Page ::
Posted by Kate Ozment
This semester, I’ve been busy building and getting up and running a micro letterpress studio in the Cal Poly Pomona Maker Studio, which opened in August in our library. In this post, I’ll talk about how I designed the space in collaboration with many helpful and wonderful people, how it is being used in its infancy for teaching and research, and future plans for integrating material making with digital design tools and methods.
As a bit of background, the Maker Studio is a collaboration between the library, several divisions on campus including Academic Innovation, and faculty in various departments who wrote grant applications to create an amateur space where students of all disciplines could “make” and create regardless of their major. One of the ways that it encourages cross-disciplinary users is by having it in the library, a common space where all students meet. The budget was obtained by Kristi Prins, Alyssa Loera, Olukemi Sawyerr, and Julie Shen through university and system-wide grants, and the current steering committee is pursuing additional external funding through the NSF, NEH, and other institutions for maintenance and upkeep. It is supported by the library and one of the divisions on campus, Academic Innovation.
The letterpress area is a small part of the larger studio; I say larger somewhat hesitantly as we have around 600 square feet of cubicle walls, narrowly sneaking past the microfilm cabinets and lounge areas. The studio includes sewing and embroidery equipment, a vinyl cutter, zine-making equipment, 3D printers, a laser cutter, 3D scanners, and VR equipment among other goodies. In some ways our studio is unique in that it mixes old technologies with new; maker spaces tend to privilege STEM-focused equipment and attract such students. We are trying to foster cross-pollination, attracting STEM majors to think about material making beyond newer technologies and asking our humanities and arts majors to create in spaces that tend to be seen as for STEM.
The main function of the letterpress studio is pedagogical and amateur making. We will probably never do fine press work here, and if students become sincerely interested in printmaking we have a department on campus where they can take whole classes. For me, this is an area to inspire students to try something new, to create with something they’ve never done before. It’s for handling metal type and woodblocks and through that process making visible the labor and mechanics of book making that shaped the composition and distribution of knowledge for centuries. It is, as one student remarked to me, the closest possible reading of literature. A relationship with text so intimate and minute you think about every letter. It’s also just pure joy to handle literature with your hands.

Problems to work on ::
1. In the post about the micro letterpress studio, what is named as the letterpress studio's main function?
2. Carry on the post about the micro letterpress studio, picking up after its final sentence.

Dataset records ::
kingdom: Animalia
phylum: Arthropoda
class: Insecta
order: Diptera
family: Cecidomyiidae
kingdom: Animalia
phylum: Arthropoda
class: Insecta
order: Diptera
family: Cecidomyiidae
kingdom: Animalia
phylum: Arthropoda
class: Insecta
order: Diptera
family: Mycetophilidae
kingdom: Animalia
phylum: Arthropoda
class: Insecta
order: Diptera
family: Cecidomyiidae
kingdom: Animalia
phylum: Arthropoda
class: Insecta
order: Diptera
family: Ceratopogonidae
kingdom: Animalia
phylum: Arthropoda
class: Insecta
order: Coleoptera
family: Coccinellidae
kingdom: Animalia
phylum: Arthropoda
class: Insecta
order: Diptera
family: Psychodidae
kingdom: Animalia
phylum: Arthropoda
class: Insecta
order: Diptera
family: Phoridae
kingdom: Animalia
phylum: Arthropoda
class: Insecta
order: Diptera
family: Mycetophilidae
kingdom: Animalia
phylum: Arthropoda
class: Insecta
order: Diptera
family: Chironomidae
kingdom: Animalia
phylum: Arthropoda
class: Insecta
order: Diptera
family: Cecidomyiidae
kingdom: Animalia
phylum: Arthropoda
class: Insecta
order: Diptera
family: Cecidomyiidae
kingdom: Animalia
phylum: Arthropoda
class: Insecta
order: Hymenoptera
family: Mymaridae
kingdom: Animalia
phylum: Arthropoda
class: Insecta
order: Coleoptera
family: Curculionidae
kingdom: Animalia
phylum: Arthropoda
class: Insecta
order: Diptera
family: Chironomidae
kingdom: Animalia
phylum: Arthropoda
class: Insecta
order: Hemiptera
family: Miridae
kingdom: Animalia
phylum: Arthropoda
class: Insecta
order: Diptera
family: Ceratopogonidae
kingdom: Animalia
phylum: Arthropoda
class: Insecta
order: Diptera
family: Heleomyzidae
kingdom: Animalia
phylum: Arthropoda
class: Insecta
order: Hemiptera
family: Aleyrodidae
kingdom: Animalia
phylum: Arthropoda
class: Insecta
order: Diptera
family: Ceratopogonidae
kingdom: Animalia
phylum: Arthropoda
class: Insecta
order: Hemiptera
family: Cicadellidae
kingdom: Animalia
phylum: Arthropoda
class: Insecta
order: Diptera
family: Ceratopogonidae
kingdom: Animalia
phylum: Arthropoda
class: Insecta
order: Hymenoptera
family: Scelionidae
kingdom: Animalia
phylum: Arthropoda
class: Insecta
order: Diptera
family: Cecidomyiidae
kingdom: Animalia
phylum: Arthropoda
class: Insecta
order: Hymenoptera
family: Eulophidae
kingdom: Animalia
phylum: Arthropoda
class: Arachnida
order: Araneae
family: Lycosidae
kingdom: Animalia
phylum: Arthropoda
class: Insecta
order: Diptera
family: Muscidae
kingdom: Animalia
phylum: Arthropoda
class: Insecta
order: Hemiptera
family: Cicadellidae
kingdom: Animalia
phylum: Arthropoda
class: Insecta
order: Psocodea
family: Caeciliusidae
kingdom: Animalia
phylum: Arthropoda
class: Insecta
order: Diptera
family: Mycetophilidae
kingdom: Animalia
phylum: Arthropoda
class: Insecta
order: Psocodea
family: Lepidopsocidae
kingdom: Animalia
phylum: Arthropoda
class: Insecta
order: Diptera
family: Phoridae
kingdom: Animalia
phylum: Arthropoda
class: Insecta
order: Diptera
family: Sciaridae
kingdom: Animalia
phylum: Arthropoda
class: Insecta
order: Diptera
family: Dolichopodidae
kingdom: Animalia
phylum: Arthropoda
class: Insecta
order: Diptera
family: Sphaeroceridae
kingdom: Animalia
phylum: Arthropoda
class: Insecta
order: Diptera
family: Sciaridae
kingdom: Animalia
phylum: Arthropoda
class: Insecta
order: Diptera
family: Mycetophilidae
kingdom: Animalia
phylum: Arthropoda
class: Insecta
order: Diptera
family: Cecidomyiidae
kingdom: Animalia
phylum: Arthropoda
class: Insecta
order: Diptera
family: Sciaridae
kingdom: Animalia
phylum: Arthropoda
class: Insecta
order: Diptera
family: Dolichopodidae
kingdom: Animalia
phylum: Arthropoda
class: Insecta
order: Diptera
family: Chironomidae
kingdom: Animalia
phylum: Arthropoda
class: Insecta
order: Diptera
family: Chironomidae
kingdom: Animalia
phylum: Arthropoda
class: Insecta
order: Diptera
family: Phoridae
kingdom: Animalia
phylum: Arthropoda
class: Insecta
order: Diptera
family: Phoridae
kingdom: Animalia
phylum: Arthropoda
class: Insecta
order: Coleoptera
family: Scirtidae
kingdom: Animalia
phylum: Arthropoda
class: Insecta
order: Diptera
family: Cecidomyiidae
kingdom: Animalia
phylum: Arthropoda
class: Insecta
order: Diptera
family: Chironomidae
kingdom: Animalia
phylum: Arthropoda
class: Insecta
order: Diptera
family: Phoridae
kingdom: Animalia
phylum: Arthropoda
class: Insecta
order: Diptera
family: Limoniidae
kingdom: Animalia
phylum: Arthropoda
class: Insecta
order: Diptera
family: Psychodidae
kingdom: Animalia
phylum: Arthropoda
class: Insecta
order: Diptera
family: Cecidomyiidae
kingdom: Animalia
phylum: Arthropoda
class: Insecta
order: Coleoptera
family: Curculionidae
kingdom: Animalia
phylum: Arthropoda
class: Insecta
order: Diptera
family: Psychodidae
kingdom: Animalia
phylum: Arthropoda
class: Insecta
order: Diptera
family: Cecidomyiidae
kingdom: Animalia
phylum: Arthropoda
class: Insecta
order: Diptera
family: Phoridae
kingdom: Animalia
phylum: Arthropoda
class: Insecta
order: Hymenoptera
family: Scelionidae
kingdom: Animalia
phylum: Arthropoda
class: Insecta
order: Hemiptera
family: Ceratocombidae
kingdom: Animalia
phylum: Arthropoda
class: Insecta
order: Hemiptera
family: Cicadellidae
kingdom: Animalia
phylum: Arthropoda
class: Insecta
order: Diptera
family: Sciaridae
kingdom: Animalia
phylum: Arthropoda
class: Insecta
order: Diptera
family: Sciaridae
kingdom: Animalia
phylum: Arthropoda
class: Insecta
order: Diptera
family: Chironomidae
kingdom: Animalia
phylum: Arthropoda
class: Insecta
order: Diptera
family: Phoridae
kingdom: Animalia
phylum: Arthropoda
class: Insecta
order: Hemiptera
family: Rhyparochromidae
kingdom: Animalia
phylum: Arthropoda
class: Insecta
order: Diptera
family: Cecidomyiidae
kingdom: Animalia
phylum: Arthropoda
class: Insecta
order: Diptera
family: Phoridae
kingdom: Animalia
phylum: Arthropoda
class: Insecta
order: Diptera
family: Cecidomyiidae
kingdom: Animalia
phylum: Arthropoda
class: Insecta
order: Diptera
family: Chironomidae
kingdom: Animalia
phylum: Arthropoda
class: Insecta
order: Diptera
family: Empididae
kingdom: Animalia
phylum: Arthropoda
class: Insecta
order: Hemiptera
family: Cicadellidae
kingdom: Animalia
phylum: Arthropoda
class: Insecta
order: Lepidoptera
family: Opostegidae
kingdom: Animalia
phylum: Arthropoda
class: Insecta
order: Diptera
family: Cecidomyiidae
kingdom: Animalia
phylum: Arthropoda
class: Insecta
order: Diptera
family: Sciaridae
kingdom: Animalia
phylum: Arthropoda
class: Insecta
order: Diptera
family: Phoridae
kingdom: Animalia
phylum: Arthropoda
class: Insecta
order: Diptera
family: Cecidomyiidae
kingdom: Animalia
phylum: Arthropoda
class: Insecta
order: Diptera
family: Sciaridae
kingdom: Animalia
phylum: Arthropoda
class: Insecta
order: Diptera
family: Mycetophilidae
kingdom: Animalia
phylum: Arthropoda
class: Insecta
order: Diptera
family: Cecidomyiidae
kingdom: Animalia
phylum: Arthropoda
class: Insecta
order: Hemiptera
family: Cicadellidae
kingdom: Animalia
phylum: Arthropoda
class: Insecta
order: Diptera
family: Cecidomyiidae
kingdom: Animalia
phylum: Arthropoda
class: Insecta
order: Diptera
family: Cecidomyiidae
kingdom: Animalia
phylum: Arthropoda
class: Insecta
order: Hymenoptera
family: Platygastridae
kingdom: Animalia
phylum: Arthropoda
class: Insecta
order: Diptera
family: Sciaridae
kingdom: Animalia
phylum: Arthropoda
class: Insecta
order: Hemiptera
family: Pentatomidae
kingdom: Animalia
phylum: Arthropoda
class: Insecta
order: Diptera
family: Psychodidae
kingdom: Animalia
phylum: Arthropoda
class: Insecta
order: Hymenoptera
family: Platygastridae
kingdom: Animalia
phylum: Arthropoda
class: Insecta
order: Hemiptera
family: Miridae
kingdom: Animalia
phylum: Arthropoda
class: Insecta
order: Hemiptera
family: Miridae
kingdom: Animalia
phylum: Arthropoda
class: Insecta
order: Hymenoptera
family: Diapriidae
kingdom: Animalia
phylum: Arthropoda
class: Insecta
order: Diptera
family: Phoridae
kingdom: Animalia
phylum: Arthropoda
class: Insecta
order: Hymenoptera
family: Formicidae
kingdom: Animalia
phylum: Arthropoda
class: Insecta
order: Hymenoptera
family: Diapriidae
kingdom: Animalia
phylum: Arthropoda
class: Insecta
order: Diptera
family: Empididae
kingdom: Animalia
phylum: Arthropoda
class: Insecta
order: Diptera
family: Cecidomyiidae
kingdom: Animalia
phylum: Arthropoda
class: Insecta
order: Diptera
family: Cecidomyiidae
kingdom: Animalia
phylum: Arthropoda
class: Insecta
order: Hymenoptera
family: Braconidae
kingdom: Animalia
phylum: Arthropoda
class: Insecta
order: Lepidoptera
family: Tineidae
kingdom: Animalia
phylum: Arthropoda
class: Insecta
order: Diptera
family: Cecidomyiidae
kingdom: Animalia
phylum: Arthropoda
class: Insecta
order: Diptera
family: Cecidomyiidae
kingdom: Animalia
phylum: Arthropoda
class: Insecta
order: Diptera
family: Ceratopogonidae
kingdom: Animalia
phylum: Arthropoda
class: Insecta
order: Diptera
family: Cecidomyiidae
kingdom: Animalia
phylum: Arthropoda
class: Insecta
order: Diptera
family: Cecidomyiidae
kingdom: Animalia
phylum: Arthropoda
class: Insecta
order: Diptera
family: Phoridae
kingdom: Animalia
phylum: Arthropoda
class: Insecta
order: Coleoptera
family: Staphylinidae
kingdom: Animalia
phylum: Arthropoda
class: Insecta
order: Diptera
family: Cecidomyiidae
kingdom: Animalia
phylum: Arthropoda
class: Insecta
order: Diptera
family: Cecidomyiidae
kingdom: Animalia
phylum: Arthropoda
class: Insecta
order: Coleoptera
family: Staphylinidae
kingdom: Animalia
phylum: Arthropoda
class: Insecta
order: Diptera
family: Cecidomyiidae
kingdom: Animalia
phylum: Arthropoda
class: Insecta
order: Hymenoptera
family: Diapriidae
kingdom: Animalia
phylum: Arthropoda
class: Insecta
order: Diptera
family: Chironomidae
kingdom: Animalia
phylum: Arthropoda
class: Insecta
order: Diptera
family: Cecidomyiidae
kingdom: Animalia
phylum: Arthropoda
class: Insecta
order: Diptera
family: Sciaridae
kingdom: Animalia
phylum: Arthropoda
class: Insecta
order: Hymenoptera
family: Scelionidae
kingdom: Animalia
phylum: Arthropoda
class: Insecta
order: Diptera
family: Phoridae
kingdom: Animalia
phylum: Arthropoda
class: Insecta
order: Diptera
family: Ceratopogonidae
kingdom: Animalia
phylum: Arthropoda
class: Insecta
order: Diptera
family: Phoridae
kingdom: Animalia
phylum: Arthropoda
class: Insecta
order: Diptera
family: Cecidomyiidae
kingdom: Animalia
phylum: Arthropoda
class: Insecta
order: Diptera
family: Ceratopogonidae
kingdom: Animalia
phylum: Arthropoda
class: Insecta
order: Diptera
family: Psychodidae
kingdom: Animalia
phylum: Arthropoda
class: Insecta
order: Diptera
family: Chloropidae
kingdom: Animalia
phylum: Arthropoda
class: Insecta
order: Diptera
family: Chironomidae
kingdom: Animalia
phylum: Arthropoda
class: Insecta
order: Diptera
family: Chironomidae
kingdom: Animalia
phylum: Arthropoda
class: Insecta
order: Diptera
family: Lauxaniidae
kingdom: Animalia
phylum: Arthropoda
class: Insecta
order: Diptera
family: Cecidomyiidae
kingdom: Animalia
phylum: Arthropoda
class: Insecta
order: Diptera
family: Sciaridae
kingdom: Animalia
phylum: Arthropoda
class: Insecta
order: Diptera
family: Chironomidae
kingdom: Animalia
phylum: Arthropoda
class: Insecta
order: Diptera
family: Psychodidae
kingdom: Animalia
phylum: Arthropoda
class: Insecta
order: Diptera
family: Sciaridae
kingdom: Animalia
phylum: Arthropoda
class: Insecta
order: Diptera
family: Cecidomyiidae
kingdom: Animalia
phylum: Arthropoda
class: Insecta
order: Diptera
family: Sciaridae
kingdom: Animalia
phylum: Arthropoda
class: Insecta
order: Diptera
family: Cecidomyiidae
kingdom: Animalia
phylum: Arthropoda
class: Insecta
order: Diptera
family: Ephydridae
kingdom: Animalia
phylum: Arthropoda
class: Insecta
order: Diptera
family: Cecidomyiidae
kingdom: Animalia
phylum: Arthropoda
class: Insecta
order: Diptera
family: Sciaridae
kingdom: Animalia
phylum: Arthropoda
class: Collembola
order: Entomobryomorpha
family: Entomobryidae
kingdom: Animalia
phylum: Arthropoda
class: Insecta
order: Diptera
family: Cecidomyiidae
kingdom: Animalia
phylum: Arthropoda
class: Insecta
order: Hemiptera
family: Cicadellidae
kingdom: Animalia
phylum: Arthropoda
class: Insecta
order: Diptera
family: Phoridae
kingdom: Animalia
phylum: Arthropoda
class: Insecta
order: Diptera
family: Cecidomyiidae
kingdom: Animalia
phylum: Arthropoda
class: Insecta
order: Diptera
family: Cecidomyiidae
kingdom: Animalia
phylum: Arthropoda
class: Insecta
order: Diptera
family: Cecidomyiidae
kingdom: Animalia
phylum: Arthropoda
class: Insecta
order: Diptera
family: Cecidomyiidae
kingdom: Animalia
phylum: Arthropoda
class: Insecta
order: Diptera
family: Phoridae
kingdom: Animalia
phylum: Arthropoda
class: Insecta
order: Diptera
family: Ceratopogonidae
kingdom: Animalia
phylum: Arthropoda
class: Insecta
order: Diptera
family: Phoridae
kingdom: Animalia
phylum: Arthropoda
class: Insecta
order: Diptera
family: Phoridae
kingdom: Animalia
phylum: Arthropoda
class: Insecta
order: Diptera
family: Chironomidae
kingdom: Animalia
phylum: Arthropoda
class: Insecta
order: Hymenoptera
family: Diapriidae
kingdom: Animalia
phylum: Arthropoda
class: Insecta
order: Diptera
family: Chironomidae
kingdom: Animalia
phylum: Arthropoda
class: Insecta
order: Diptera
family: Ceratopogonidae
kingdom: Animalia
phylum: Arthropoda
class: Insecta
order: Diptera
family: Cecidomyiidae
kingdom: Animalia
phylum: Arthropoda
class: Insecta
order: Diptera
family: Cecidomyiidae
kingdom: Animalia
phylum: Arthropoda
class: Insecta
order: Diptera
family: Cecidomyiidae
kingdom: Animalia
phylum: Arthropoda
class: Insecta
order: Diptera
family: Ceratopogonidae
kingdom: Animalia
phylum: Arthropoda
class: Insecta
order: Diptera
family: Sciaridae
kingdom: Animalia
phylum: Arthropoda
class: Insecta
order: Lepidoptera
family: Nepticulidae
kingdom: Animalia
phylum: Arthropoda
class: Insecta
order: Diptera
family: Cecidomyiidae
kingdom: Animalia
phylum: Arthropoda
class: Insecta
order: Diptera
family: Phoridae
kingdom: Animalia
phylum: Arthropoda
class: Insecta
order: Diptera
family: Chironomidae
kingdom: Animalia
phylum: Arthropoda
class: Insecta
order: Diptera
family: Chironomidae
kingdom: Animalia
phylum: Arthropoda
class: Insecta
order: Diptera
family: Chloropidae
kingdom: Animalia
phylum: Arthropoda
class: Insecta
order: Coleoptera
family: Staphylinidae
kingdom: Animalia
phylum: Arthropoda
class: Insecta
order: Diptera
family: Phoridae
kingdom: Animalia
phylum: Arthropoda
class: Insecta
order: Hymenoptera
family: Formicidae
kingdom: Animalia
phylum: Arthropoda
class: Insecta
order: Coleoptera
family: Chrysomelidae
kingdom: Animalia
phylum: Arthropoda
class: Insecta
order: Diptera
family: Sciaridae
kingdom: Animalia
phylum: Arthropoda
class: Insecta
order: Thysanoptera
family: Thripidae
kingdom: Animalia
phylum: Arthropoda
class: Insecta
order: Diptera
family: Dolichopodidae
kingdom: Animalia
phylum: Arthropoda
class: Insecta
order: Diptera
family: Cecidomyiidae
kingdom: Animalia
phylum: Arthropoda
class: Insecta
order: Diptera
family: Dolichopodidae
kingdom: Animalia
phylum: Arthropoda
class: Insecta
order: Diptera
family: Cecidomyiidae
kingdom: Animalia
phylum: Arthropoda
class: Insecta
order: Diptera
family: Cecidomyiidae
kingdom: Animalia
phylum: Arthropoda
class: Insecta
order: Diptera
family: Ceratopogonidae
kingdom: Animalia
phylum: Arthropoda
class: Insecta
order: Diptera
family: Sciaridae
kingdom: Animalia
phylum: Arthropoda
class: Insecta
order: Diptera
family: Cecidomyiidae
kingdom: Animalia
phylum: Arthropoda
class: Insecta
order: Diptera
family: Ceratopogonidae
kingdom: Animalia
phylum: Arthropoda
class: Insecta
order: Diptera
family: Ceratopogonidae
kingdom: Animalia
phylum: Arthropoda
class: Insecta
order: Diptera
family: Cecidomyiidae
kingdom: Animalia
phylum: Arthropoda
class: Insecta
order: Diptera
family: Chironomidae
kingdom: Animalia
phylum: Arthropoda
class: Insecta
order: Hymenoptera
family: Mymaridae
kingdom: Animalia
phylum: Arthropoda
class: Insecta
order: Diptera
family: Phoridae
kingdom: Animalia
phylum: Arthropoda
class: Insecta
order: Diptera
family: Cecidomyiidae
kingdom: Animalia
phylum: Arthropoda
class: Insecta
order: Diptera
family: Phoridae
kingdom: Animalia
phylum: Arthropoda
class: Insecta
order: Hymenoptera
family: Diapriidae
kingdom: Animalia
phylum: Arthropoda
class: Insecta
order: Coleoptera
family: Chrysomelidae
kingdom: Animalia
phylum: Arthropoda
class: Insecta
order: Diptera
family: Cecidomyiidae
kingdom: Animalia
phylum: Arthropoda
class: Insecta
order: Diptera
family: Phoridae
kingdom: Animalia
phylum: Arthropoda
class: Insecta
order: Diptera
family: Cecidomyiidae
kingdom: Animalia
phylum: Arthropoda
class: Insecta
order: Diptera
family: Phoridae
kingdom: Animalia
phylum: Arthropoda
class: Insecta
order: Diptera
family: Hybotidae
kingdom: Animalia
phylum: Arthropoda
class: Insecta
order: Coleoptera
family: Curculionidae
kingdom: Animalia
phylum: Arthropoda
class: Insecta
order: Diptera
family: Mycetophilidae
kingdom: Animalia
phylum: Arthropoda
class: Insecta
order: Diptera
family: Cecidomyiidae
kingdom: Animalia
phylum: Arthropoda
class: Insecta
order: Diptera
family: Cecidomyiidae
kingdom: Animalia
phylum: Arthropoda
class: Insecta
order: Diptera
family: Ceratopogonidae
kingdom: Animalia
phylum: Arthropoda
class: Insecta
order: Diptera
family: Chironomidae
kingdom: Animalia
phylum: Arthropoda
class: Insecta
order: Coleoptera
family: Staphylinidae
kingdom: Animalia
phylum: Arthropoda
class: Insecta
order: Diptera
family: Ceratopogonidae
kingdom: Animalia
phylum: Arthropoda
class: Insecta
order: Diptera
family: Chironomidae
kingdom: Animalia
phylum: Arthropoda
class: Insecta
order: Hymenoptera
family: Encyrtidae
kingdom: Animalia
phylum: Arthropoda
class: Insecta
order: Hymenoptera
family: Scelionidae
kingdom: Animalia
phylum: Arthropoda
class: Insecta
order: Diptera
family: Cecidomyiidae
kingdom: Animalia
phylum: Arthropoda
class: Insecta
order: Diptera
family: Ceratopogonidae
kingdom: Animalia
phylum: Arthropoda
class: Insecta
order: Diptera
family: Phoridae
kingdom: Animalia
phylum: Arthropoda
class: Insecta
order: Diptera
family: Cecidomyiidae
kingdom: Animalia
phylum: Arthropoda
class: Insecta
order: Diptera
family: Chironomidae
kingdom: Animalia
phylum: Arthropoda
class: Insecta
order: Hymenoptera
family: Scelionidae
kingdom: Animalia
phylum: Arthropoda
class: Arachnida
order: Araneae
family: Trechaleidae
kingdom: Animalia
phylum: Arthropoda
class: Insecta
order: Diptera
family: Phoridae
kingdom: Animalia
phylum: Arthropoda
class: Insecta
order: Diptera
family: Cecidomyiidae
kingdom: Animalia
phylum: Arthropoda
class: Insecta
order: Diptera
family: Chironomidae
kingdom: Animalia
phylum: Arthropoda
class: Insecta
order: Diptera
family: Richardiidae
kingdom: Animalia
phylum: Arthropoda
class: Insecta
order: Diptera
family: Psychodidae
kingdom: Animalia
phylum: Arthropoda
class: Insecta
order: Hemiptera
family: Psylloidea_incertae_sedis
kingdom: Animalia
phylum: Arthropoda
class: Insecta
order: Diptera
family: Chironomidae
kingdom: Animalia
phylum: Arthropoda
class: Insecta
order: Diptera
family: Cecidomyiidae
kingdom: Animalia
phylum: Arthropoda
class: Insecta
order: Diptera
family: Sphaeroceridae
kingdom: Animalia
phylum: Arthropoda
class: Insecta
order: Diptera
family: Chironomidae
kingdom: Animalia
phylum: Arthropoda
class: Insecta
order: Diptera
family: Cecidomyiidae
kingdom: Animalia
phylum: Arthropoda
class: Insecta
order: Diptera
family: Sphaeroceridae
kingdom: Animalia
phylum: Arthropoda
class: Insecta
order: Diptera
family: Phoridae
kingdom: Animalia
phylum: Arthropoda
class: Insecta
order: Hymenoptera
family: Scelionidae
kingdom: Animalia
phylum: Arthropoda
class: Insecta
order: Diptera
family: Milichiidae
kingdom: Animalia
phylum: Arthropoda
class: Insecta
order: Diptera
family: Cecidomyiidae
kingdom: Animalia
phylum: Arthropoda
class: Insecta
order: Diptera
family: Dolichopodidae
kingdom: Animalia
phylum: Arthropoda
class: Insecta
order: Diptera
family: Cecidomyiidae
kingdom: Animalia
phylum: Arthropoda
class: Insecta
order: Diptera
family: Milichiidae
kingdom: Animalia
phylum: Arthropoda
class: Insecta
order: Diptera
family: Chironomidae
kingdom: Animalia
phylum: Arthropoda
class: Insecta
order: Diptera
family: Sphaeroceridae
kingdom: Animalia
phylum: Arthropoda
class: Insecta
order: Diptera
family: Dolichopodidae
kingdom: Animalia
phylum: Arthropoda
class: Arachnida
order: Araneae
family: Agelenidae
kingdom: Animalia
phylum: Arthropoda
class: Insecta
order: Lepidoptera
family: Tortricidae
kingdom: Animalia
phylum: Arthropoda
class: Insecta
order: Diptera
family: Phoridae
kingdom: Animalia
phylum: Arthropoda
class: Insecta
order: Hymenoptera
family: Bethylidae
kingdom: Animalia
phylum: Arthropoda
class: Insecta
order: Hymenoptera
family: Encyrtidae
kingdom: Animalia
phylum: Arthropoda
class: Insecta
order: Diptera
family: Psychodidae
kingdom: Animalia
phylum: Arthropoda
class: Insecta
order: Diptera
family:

Results in order ::
1. Its main function is pedagogical and amateur making.

2.
One thing I want to emphasize before getting into logistics is that I am not a master printer—far from it. I am a book historian who loves getting ink on my hands and imagining this as a practice of connecting to awesome women printers who got ink on their hands, too. I’m a passionate amateur. A year ago, if you had asked about opening a letterpress studio I would have been all enthusiasm and little substance. All of this is learned, and I see it as me letting go of the empirical perfectionism of my bibliographer self and embracing the amateur making that is at the heart of letterpress and the philosophy of the Maker Studio. Fine press printers do amazing work. But most of the historical artifacts I handle and study follow the Early Modern guideline of “well, you can read it, right?” Every time I mess up, I imagine “well, some descriptive bibliographer will get to try to decipher that!” If Jacob Tonson could do it, why can’t I? With that in mind, I encourage you if you are unsure of pursuing this to give it a shot anyway. Read through this post and a few of our others. Take some classes. And then get some ink on your hands.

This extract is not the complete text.